One night, he says he remembers throwing the ramps down to get off and seeing a cement block with a horse and rider. It was a gilded sculpture of Joan of Arc, untouched by bombs and artillery.

“There was just enough light,” he said. “It was that close that you could hear the small arms fire – bap, bap, bap – and you got out of there.”

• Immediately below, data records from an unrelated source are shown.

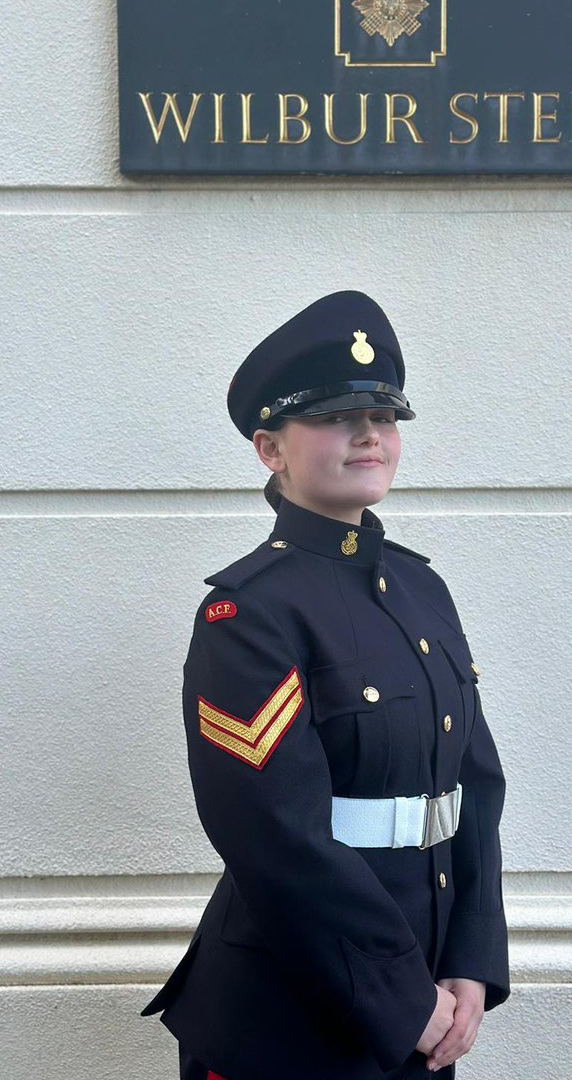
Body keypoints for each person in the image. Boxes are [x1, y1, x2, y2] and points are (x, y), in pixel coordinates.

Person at [141, 290, 510, 1079]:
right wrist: (399, 996)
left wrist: (470, 960)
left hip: (428, 996)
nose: (369, 434)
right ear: (269, 450)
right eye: (337, 417)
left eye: (383, 416)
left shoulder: (422, 591)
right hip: (290, 1015)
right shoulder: (249, 613)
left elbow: (474, 788)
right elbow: (274, 833)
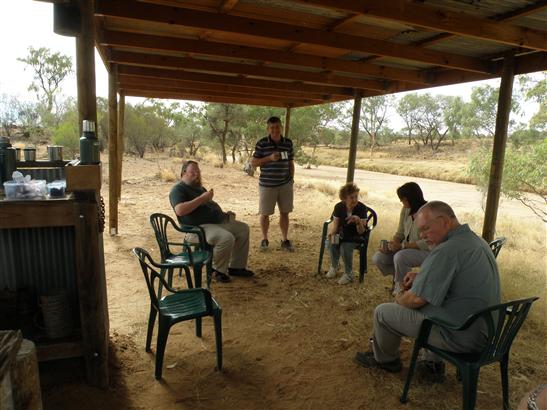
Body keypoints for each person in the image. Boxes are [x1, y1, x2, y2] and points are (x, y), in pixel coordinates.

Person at [355, 201, 501, 380]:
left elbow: (415, 300)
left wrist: (399, 295)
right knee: (429, 304)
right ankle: (432, 363)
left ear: (444, 222)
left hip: (461, 334)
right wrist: (421, 278)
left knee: (383, 312)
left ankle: (386, 360)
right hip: (486, 331)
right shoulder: (475, 241)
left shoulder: (447, 250)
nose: (422, 236)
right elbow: (456, 281)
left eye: (426, 229)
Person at [169, 160, 254, 283]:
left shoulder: (199, 188)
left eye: (198, 171)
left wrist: (224, 215)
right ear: (183, 173)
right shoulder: (178, 189)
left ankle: (236, 267)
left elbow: (209, 207)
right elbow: (180, 210)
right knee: (226, 238)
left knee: (243, 228)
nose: (197, 174)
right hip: (196, 229)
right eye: (193, 171)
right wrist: (202, 198)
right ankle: (216, 270)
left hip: (215, 224)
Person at [372, 182, 429, 295]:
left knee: (400, 256)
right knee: (378, 257)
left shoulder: (427, 212)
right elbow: (400, 233)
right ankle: (405, 280)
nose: (401, 202)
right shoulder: (406, 209)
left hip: (426, 251)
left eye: (402, 199)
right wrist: (392, 245)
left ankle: (400, 287)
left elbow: (427, 242)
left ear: (411, 198)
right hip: (405, 248)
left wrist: (402, 246)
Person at [251, 116, 295, 252]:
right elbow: (253, 163)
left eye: (277, 127)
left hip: (285, 184)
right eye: (272, 127)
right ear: (268, 129)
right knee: (265, 214)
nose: (275, 130)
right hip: (267, 185)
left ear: (281, 127)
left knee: (285, 213)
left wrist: (291, 179)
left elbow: (290, 162)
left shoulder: (288, 143)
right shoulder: (262, 143)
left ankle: (285, 239)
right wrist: (269, 158)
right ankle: (264, 239)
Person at [325, 183, 370, 285]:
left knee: (345, 247)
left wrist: (358, 221)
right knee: (330, 242)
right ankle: (334, 266)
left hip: (356, 236)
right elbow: (335, 226)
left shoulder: (361, 208)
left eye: (356, 196)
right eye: (351, 197)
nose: (354, 200)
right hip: (343, 234)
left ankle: (349, 274)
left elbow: (362, 232)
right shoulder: (338, 207)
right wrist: (331, 235)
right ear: (344, 199)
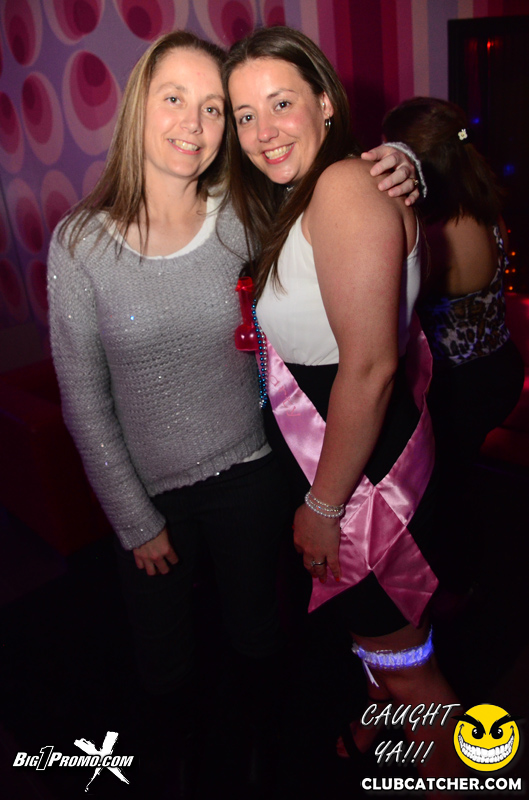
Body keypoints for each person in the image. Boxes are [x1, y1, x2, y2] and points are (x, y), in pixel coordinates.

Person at [47, 28, 418, 796]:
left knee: (258, 638)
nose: (194, 123)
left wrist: (408, 161)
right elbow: (83, 400)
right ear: (138, 109)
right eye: (173, 99)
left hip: (254, 472)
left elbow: (332, 192)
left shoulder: (242, 211)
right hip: (148, 495)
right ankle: (179, 765)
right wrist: (133, 519)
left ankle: (258, 759)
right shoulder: (79, 244)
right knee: (163, 660)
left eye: (214, 108)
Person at [223, 26, 464, 786]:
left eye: (281, 103)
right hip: (358, 465)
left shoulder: (343, 187)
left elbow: (368, 366)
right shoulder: (318, 189)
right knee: (390, 647)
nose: (263, 131)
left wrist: (323, 507)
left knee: (413, 674)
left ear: (325, 102)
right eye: (245, 114)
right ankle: (377, 721)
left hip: (361, 489)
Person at [381, 97, 524, 595]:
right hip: (500, 367)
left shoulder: (437, 231)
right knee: (460, 482)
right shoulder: (486, 210)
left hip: (460, 385)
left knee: (444, 496)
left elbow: (393, 307)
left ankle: (457, 590)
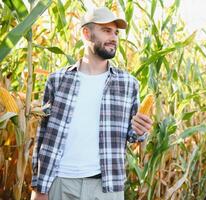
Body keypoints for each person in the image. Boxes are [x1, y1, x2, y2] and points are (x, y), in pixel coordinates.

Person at [30, 7, 153, 200]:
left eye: (116, 32)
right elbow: (43, 137)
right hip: (60, 182)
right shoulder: (57, 80)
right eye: (106, 31)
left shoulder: (129, 84)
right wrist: (39, 187)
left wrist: (140, 131)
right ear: (87, 33)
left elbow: (133, 137)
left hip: (106, 188)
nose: (114, 37)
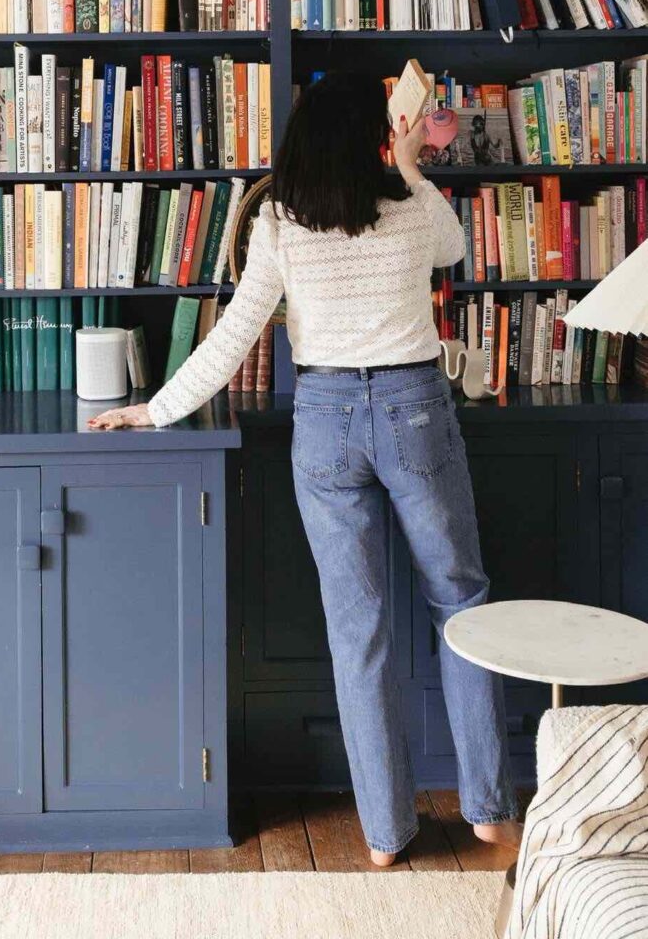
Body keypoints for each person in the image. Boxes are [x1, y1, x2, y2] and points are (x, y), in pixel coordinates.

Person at [88, 71, 519, 867]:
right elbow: (457, 249)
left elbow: (234, 335)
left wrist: (155, 407)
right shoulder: (412, 210)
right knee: (460, 602)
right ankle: (490, 811)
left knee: (359, 632)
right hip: (414, 407)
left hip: (324, 424)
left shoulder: (280, 222)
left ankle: (388, 836)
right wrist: (413, 158)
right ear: (375, 136)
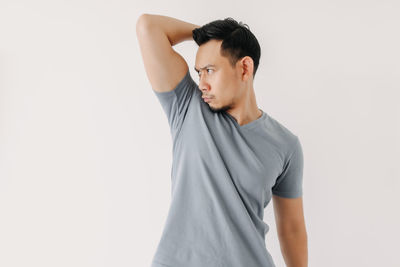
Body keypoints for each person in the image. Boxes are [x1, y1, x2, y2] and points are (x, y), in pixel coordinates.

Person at [136, 13, 308, 267]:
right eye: (199, 73)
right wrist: (207, 33)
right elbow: (147, 26)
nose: (202, 83)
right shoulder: (186, 106)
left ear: (245, 68)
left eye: (209, 70)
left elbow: (292, 229)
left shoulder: (286, 145)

“From where our unit was to Caen, the artillery on both sides damn near lit up the road.”

Like the other veterans of the Second World War, Jean Eade served in foreign countries.

But as a British Army nurse based in Liverpool, the war also came to her home.

“Liverpool was flattened,” she said.

For nine straight nights in 1940, waves of German planes flew over the city at 7:30 p.m., dropping incendiary bombs and then high-explosive bombs into the fires.

When they left at 6:30 the next morning, Eade went to work.

“You could time them,” she said. “You did your work by the planes.”

Nurses survey bomb damage at the Manchester Royal Infirmary nurses’ residence. Veteran Jean Eade was outside when she saw a buzz bomb hit the building on October 11, 1940. “For a couple of seconds, the wall was there, and then – it was like a movie,” she said. “The wall came out and you could see all the rooms.”  Photo courtesy Central Manchester University Hospitals NHS Foundation
Nurses survey bomb damage at the Manchester Royal Infirmary nurses’ residence.
Veteran Jean Eade was outside when she saw a buzz bomb hit the building on October 11, 1940.
“For a couple of seconds, the wall was there, and then – it was like a movie,” she said. “The wall came out and you could see all the rooms.”
Photo courtesy Central Manchester University Hospitals NHS Foundation

For the nurses in Liverpool, work meant getting a bus and driver, then going house to house in destroyed neighbourhoods to pick up the wounded and the dead.

Survivors went onto a gurney with a toe tag, and were wheeled into a hospital hallway.

“‘Triage?’ You never heard of ‘triage,’” she said. “You did what you could for them to live. And if you couldn’t do anything, you shoved them over on their side and let them die.

“Not nice, but true. If they were shot up badly, they were going to die anyway. We just shoved them over out of the way so you could get the next one in.”

Hanging above the table at Branch 11 is a stuffed toy bull.

The ‘B.S.’ table is a tradition in legions – some have real bull horns hanging overhead.

Even in the war stories of veterans like Eade and Gagne, there are moments of humour – the price of Canadian Club in Cairo, soldiers going to Paris on leave to sell stolen tires, playing pick-up hockey on the deck of troop ship with Turk Broda, goalie of the Toronto Maple Leafs.

But there are also hard lessons. Preparing the bull dozers, cranes and other equipment that would roll out for D-Day Gagne said neither he nor the soldiers around him knew what was coming.

“You really didn’t think of that,” he said. “You had no choice.”

“You were in the army and you went where they sent you.”